§ What you are asked to do: Could you copy all of the lines below word for word, leaving the pictures out of your answer?

== Task inputs ==

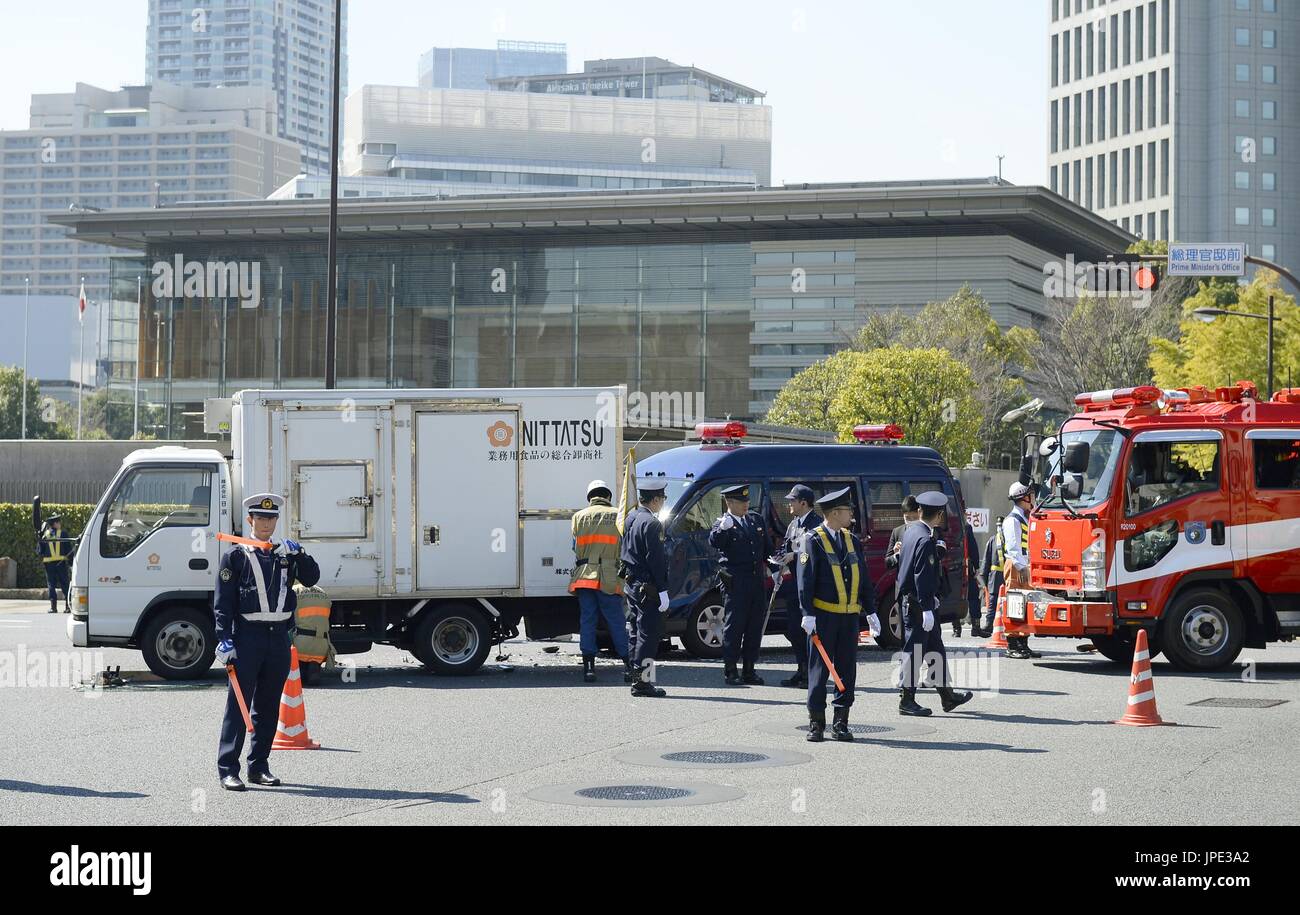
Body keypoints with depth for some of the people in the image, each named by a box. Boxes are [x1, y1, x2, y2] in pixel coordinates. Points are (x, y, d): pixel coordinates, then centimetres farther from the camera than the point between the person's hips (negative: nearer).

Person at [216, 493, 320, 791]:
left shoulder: (284, 554, 15)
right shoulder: (236, 557, 1)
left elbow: (312, 578, 5)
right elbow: (223, 602, -3)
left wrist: (298, 554, -10)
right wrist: (224, 640, -12)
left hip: (279, 637, 5)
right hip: (248, 636, -5)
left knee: (269, 707, 9)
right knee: (238, 705, -7)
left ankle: (259, 766, 17)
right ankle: (228, 770, -8)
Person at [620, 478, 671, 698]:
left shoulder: (630, 519, 13)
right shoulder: (651, 523, -17)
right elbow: (656, 559, -19)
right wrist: (663, 591, -18)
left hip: (631, 585, 10)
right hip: (647, 587, -10)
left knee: (635, 632, 13)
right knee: (648, 633, -6)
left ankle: (637, 678, 19)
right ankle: (642, 682, -7)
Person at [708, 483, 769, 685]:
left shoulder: (757, 519, 14)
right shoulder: (723, 523, -5)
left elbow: (766, 547, 21)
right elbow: (714, 543, -23)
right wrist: (721, 529, -40)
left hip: (757, 579, 6)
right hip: (735, 583, -6)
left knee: (755, 626, 9)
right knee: (734, 625, -3)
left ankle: (749, 670, 17)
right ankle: (730, 670, 3)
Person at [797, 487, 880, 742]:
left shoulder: (852, 540, 13)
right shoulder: (813, 540, -5)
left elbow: (864, 578, 16)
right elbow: (806, 579, -9)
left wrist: (871, 611, 12)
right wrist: (808, 614, -15)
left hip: (850, 616, 6)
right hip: (823, 615, -6)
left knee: (847, 668, 6)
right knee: (819, 669, -1)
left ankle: (840, 723, 12)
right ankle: (816, 724, 5)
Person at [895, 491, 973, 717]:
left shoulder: (911, 530, 9)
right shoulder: (925, 540, -20)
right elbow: (922, 577, -23)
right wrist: (926, 609, -23)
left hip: (907, 599, 10)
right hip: (918, 603, -10)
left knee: (936, 647, 17)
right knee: (915, 651, -3)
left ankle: (947, 696, 26)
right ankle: (907, 701, 4)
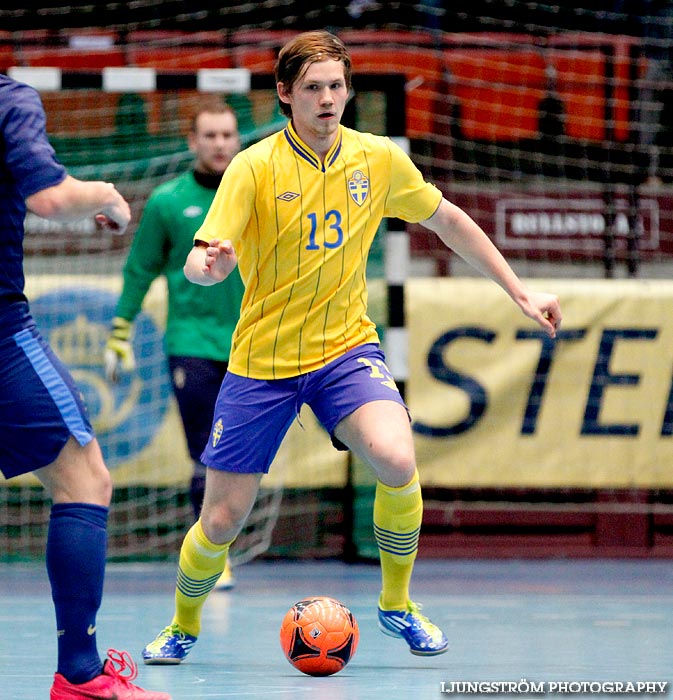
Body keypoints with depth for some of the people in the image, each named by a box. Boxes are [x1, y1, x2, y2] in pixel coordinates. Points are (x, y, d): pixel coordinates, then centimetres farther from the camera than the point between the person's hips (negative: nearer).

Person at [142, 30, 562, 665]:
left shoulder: (379, 159, -3)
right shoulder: (255, 167, -13)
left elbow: (448, 221, 13)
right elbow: (198, 265, -21)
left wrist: (519, 291, 12)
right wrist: (210, 263, -46)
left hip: (346, 349, 1)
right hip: (262, 361, -1)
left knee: (397, 462, -28)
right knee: (221, 522, -1)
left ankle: (397, 606, -2)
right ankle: (183, 627, 32)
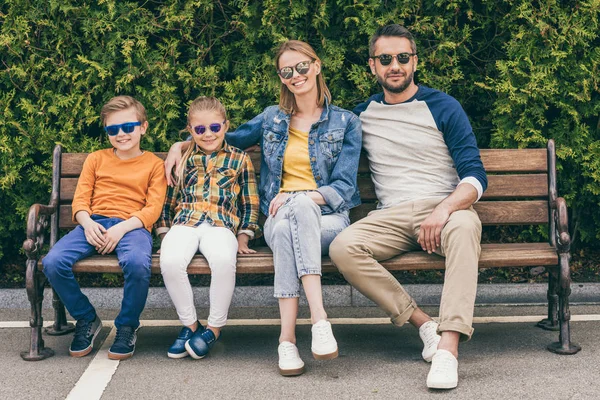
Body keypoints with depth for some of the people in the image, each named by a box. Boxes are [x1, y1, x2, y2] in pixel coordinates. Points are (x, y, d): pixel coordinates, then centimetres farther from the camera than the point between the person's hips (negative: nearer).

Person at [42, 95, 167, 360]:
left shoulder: (153, 164, 11)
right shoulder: (96, 159, 20)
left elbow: (153, 209, 1)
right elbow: (80, 200, 12)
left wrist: (121, 228, -16)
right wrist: (87, 223, -10)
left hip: (132, 226, -3)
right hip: (94, 224, 3)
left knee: (137, 262, -39)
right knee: (53, 262, -25)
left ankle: (127, 326, -10)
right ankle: (87, 320, 0)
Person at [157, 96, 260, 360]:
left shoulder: (239, 159, 18)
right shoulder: (182, 159, 22)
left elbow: (249, 204, 18)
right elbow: (168, 201, 23)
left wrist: (243, 239, 8)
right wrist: (165, 236, 12)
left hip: (221, 224, -2)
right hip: (184, 223, 2)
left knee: (224, 260, -38)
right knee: (170, 261, -33)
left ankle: (215, 327, -15)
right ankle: (190, 324, -10)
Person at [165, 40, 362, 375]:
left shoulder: (345, 123, 10)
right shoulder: (272, 119, 19)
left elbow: (344, 188, 2)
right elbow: (230, 139, 35)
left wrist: (301, 197, -14)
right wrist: (181, 144, 21)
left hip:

===

§ Exercise response:
Body keypoints with depth for some of the people in the image, each named by a box. Boxes are [x1, y1, x2, y2] in pixel coordinates. Points are (x, y, d): pixel coordinates, then centimetres farther from the camera than the point between the person's hips (negative: nearer).

Person at [216, 493, 320, 791]:
left shoulder: (284, 554, 15)
right shoulder: (236, 557, 1)
left elbow: (312, 578, 5)
right elbow: (223, 602, -3)
left wrist: (298, 554, -10)
right wrist: (224, 640, -12)
left hip: (279, 637, 5)
right hip: (248, 636, -5)
left knee: (269, 707, 9)
right knee: (238, 705, -7)
left ankle: (259, 766, 17)
right ankle: (228, 770, -8)
Person at [620, 478, 671, 698]:
left shoulder: (630, 519, 13)
right shoulder: (651, 523, -17)
right elbow: (656, 559, -19)
right wrist: (663, 591, -18)
left hip: (631, 585, 10)
right hip: (647, 587, -10)
left knee: (635, 632, 13)
right knee: (648, 633, -6)
left ankle: (637, 678, 19)
right ankle: (642, 682, -7)
Person at [708, 483, 769, 685]:
left shoulder: (757, 519, 14)
right shoulder: (723, 523, -5)
left elbow: (766, 547, 21)
right elbow: (714, 543, -23)
right wrist: (721, 529, -40)
left hip: (757, 579, 6)
right hip: (735, 583, -6)
left knee: (755, 626, 9)
right knee: (734, 625, -3)
left ankle: (749, 670, 17)
right ankle: (730, 670, 3)
Person at [797, 487, 880, 742]:
left shoulder: (852, 540, 13)
right shoulder: (813, 540, -5)
left elbow: (864, 578, 16)
right elbow: (806, 579, -9)
left wrist: (871, 611, 12)
right wrist: (808, 614, -15)
left hip: (850, 616, 6)
right hip: (823, 615, -6)
left knee: (847, 668, 6)
right knee: (819, 669, -1)
left ankle: (840, 723, 12)
right ankle: (816, 724, 5)
Person at [895, 491, 973, 717]:
left shoulder: (911, 530, 9)
right shoulder: (925, 540, -20)
right elbow: (922, 577, -23)
right wrist: (926, 609, -23)
left hip: (907, 599, 10)
right hip: (918, 603, -10)
left knee: (936, 647, 17)
right knee: (915, 651, -3)
left ankle: (947, 696, 26)
right ankle: (907, 701, 4)
Body keypoints with depth for some of the people in the image, each named by a box. Boxes are [x1, y1, x2, y2] in pixel coordinates. Points are (x, y, d): pixel coordinates, then centimetres farther from the camera than the point between the person's hips (negative: nearer).

Person at [142, 30, 562, 665]:
left shoulder: (379, 159, -3)
right shoulder: (255, 167, -13)
left elbow: (448, 221, 13)
right elbow: (198, 265, -21)
left wrist: (519, 291, 12)
right wrist: (210, 263, -46)
left hip: (346, 349, 1)
right hip: (262, 361, -1)
left knee: (397, 462, -28)
right knee: (221, 522, -1)
left ankle: (397, 606, -2)
right ankle: (183, 627, 32)
Body keypoints with depth for some of the people in the image, each named by a box. Boxes are [x1, y1, x2, y2] in pixel coordinates. Points are (x, y, d): pixel coordinates, then centimetres farther from the camera than the point between the person's hips (negative: nearer).

Person at [42, 95, 167, 360]:
left shoulder: (153, 164, 11)
right shoulder: (96, 159, 20)
left elbow: (153, 209, 1)
right elbow: (80, 200, 12)
left wrist: (121, 228, -16)
right wrist: (87, 223, -10)
left hip: (132, 226, -3)
right hip: (94, 224, 3)
left knee: (137, 262, -39)
right knee: (53, 262, -25)
left ankle: (127, 326, -10)
right ankle: (87, 320, 0)
Person at [157, 96, 260, 360]:
left shoulder: (239, 159, 18)
right shoulder: (182, 159, 22)
left elbow: (249, 204, 18)
right elbow: (168, 201, 23)
left wrist: (243, 239, 8)
right wrist: (165, 236, 12)
left hip: (221, 224, -2)
right hip: (184, 223, 2)
left knee: (224, 260, -38)
right knee: (170, 261, -33)
left ankle: (215, 327, -15)
right ankle: (190, 324, -10)
Person at [165, 40, 362, 375]:
left shoulder: (345, 123, 10)
right shoulder: (272, 119, 19)
left elbow: (344, 188, 2)
right elbow: (230, 139, 35)
left wrist: (301, 197, -14)
right wrist: (181, 144, 21)
left hip:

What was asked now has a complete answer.